INSTRUCTIONS FOR THE TASK:
Your task is to output the listing word for word, with pictures excluded.
INPUT FOR THIS TASK Start Marker
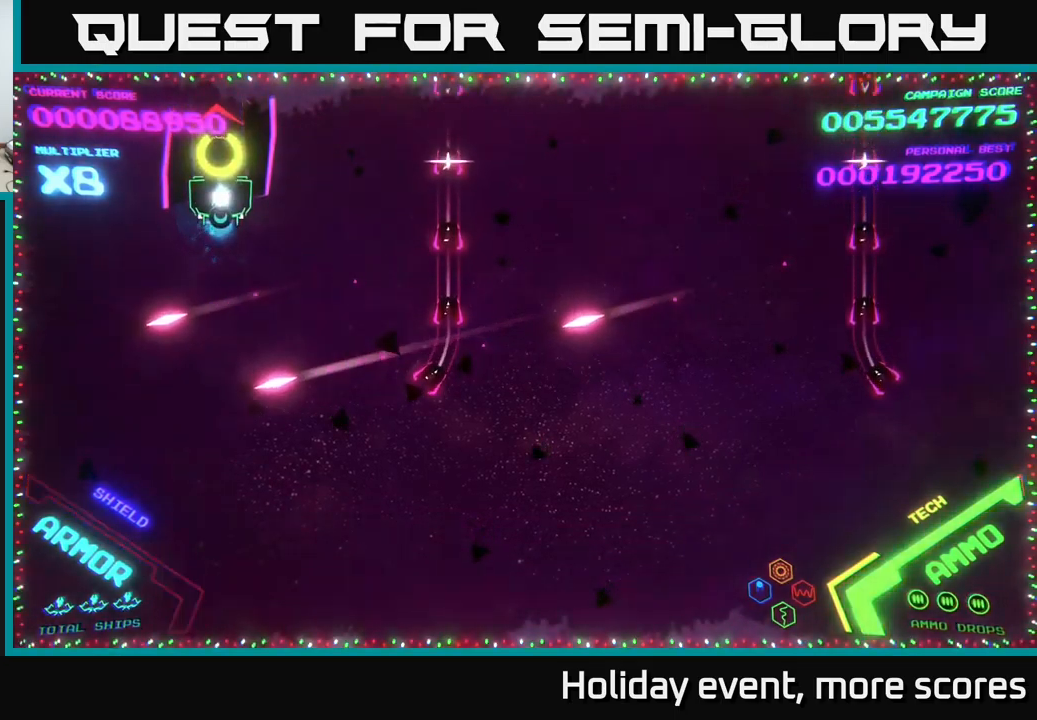
{"buttons": [], "left_stick": "up", "right_stick": "center", "events": [[50, "left_stick", "up"], [134, "X", "down"], [150, "left_stick", "center"], [184, "X", "up"], [250, "left_stick", "down"], [367, "X", "down"], [417, "left_stick", "center"], [434, "X", "up"], [500, "left_stick", "up"]]}
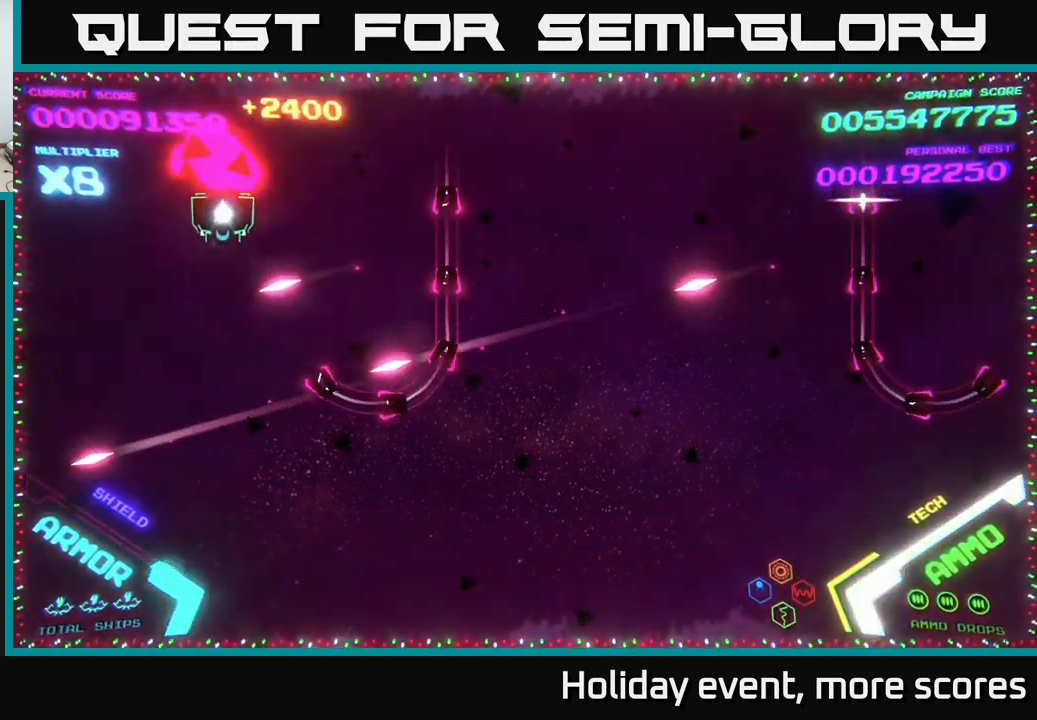
{"buttons": [], "left_stick": "right", "right_stick": "center", "events": [[217, "left_stick", "right"]]}
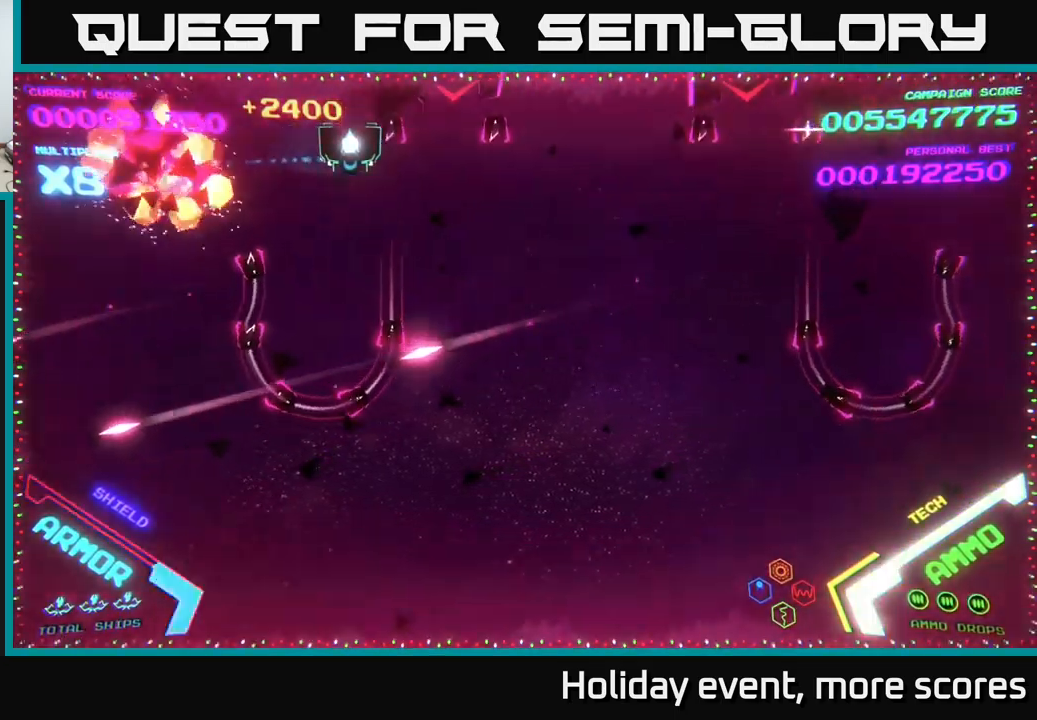
{"buttons": [], "left_stick": "right", "right_stick": "center", "events": []}
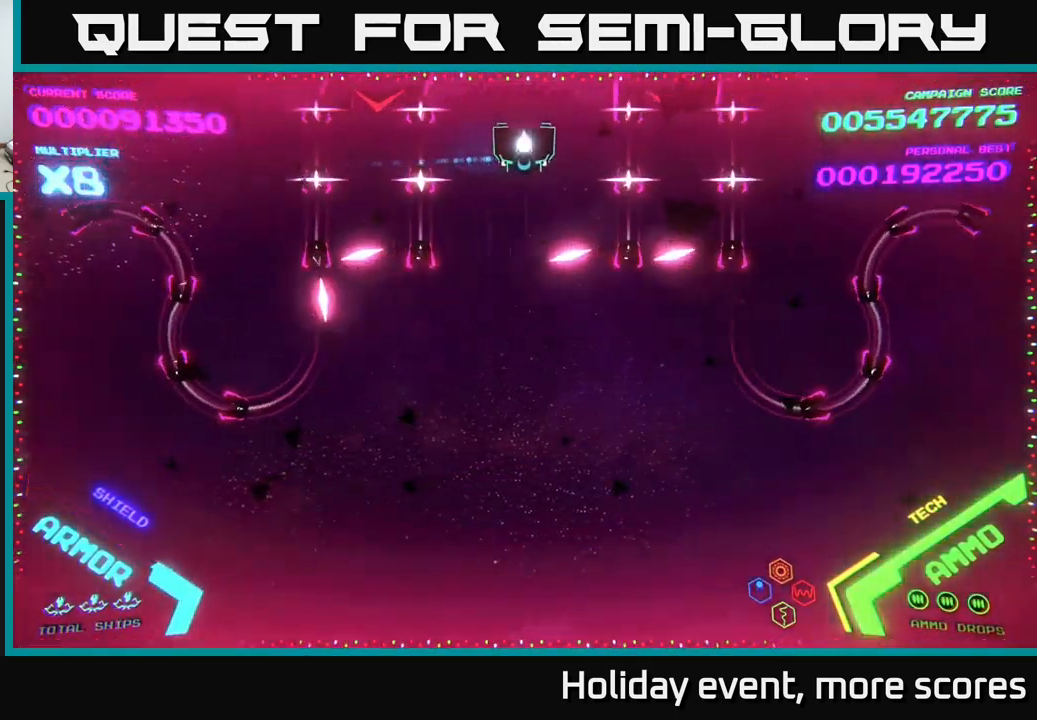
{"buttons": [], "left_stick": "center", "right_stick": "center", "events": [[50, "left_stick", "center"]]}
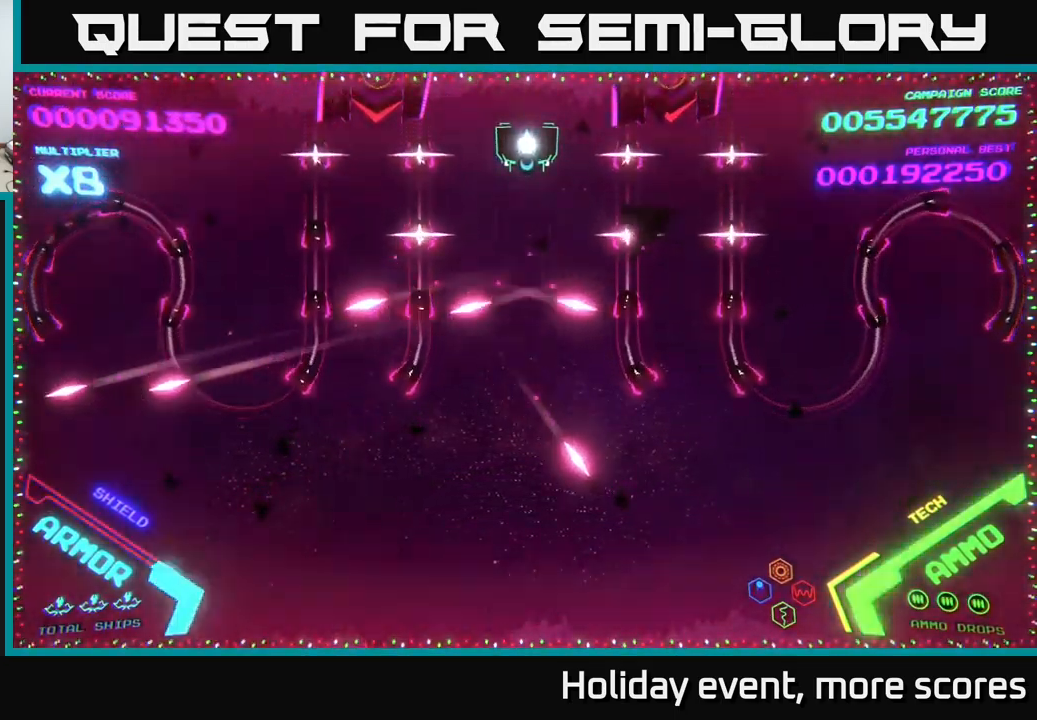
{"buttons": [], "left_stick": "center", "right_stick": "center", "events": []}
INPUT FOR THIS TASK End Marker
OUTPUT FOR THIS EXERCISE:
{"buttons": [], "left_stick": "up", "right_stick": "center", "events": [[50, "left_stick", "up"], [134, "X", "down"], [150, "left_stick", "center"], [184, "X", "up"], [250, "left_stick", "down"], [367, "X", "down"], [417, "left_stick", "center"], [434, "X", "up"], [500, "left_stick", "up"]]}
{"buttons": [], "left_stick": "right", "right_stick": "center", "events": [[217, "left_stick", "right"]]}
{"buttons": [], "left_stick": "right", "right_stick": "center", "events": []}
{"buttons": [], "left_stick": "center", "right_stick": "center", "events": [[50, "left_stick", "center"]]}
{"buttons": [], "left_stick": "center", "right_stick": "center", "events": []}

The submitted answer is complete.